To complicate matters further there are another 200 ships a day which simply cross from one side of the Channel to the other. In yesterday's incident the Ever Decent, a Taiwan-owned and Panama-registered container ship, collided with the US-owned and Bahama-flagged passenger liner Norwegian Dream at a recognised crossing point.

While the Straights of Dover are arguably the busiest waterway in the world they are incontestably the most tightly controlled. In the 1960s there were a whole series of accidents in the Channel and in 1967, it became the first waterway to have a routing system. The Channel became safer, but there were still a series of collisions and in 1977 the traffic separation system became mandatory. That has had a significant impact, although nine people were killed in 1993 when a BP oil tanker, British Trent, was rammed by a South Korean-crewed bulk carrier in tick fog off Ostend. At the inquest the coroner said the collision would not have happened if the bulk carrier, Western Winner, had observed fundamental rules.

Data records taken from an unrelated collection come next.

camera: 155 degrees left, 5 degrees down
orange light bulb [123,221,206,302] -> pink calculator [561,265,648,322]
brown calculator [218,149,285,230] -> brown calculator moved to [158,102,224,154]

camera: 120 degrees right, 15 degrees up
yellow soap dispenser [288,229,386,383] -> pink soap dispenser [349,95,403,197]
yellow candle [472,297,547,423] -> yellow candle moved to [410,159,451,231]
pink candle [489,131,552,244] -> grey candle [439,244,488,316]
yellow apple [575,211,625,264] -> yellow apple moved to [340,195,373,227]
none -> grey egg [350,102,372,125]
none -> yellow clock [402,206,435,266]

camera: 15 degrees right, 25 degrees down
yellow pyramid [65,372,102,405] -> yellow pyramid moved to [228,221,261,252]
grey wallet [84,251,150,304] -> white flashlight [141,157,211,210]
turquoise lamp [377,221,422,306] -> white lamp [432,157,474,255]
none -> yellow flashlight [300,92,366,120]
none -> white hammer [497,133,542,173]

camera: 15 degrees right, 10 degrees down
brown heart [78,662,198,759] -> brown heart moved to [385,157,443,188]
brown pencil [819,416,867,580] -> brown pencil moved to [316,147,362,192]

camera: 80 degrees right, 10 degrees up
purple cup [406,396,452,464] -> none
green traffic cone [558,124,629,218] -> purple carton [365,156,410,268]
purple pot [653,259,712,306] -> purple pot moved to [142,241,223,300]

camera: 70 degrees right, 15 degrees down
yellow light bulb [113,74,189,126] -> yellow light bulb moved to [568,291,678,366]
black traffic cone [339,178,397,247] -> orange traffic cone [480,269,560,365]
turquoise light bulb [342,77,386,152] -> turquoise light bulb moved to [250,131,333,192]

Earlier, in 1991, a National Audit Office report warned that the Channel and the North Sea were at risk of an environmental disaster because of the huge increase in tanker traffic.

On 1 July this year, the rules governing shipping in the Channel were tightened further. A voluntary scheme whereby captains entering the area reported their name, position and intended route became compulsory, because less than 30 per cent of ships had co-operated with the informal system.

Leaders of the ships officers' union, Numast, believe that there is still considerable room for improvement. In discussions with the Department of the Environment, Transport and the Regions, Numast has urged ministers to introduce regulations which would put the Marine and Coastguard Agency's traffic service roughly on a par with air traffic control. Under such a regime "sea traffic controllers" would have the right to order ships to take certain routes.

But Peter McEwen, deputy general secretary of the union, said that with a growing shortage of skilled and experienced seafarers, better recruitment and training were needed.